After an extended period of low interest rates, fixed-income yields remain historically attractive and offer investors an opportunity to reassess their portfolio allocations. We believe the opportunity for the asset class, as a significant part of long-term asset allocations, is compelling. What might be the best way to balance those fixed-income allocations in today’s volatile and uncertain rate environment? Here, we will focus on a particularly attractive opportunity in investment-grade, floating-rate strategies.
The Rate Environment Has Changed
There was a tactical rush to bonds in late 2023, as markets responded to falling inflation readings and dovish commentary from U.S. Federal Reserve (Fed) officials by quickly pricing in over six 25-basis-point rate cuts before the end of 2024.
As 2025 progresses, inflation has continued to moderate and economic data has remained resilient. Signs of softening employment figures have prompted the Fed to begin easing, with market expectations for two more 25-basis-point rate cuts by year-end, reflecting investors’ reassessment of the Fed’s balancing act between supporting the labor market and managing inflationary pressures.

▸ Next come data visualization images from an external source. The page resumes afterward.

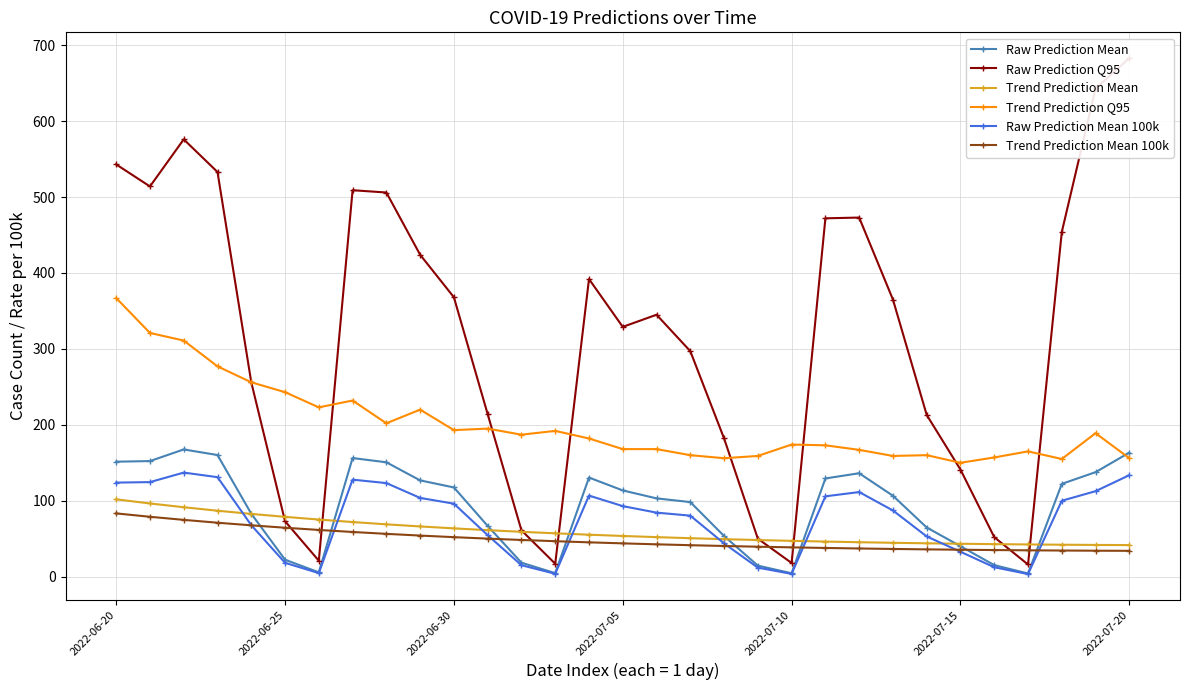

Which series has the largest total across all categories?

Raw Prediction Q95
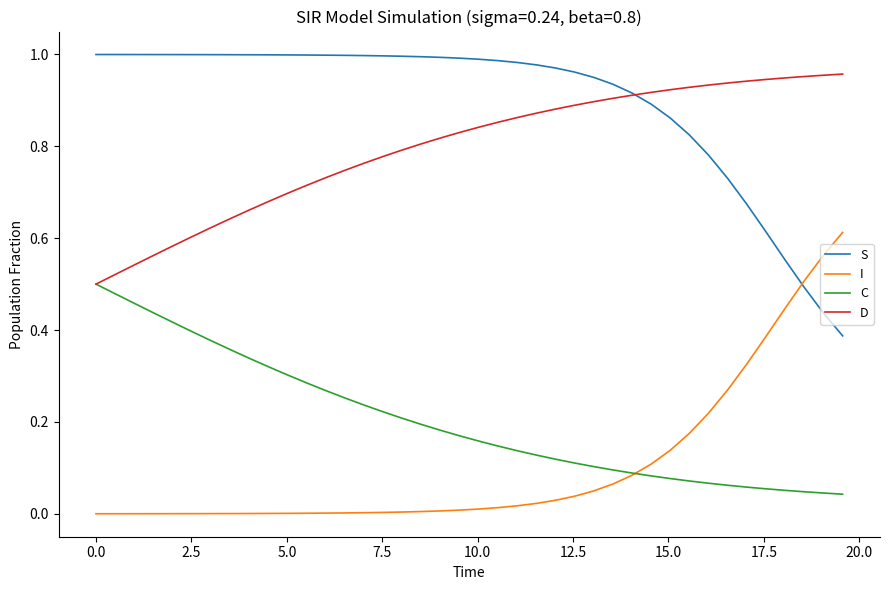

True or false: I and D intersect in this chart.

False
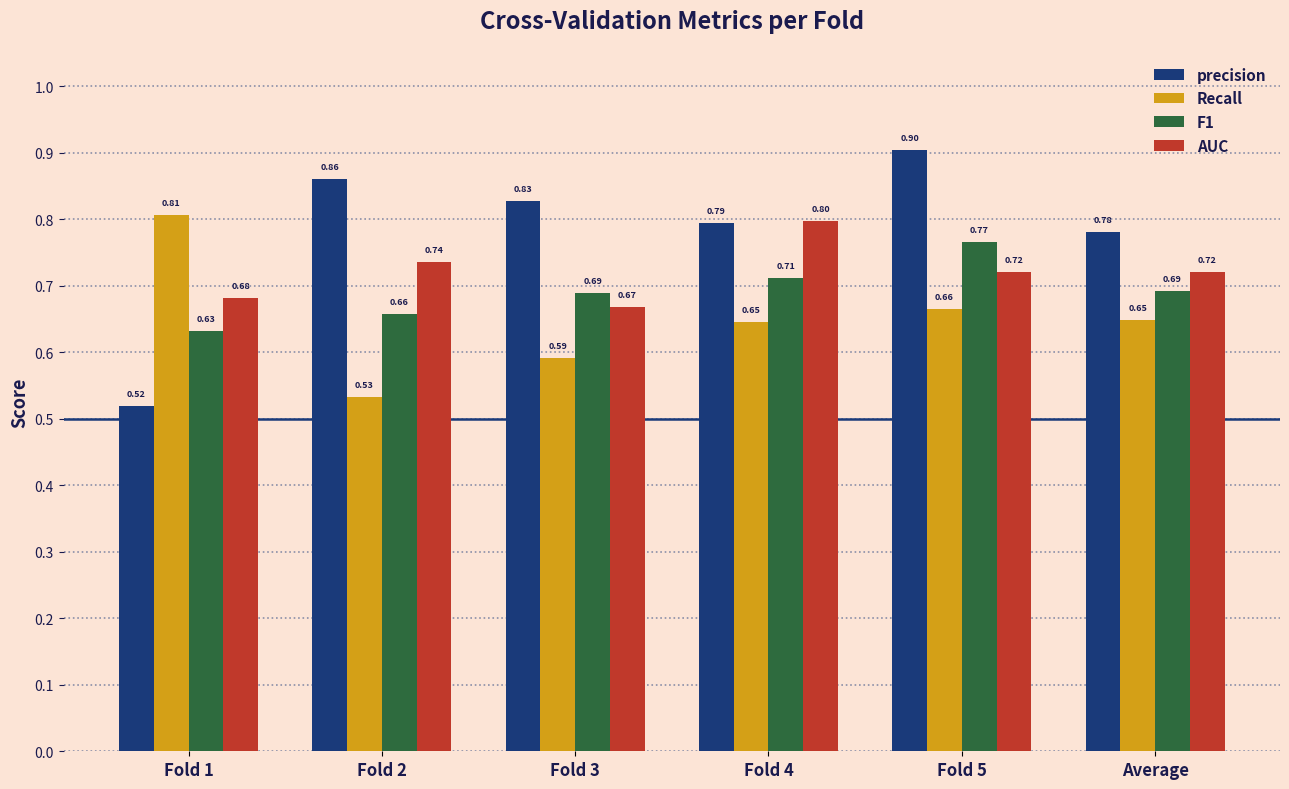

Rank the series by their average value, from lowest to highest.

Recall, F1, AUC, precision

While uncertainty persists, the current environment of elevated yields remains supportive of higher bond allocations. Take a look at Figure 1, based on data from institutional consultant Callan. Investors with fixed return targets were forced out of low-yielding fixed income over the last 15 years, opting instead for higher-risk options in public and private equity and real estate. With today’s attractive yields, investors can potentially hit return targets with much less volatility by incorporating a higher proportion of fixed income.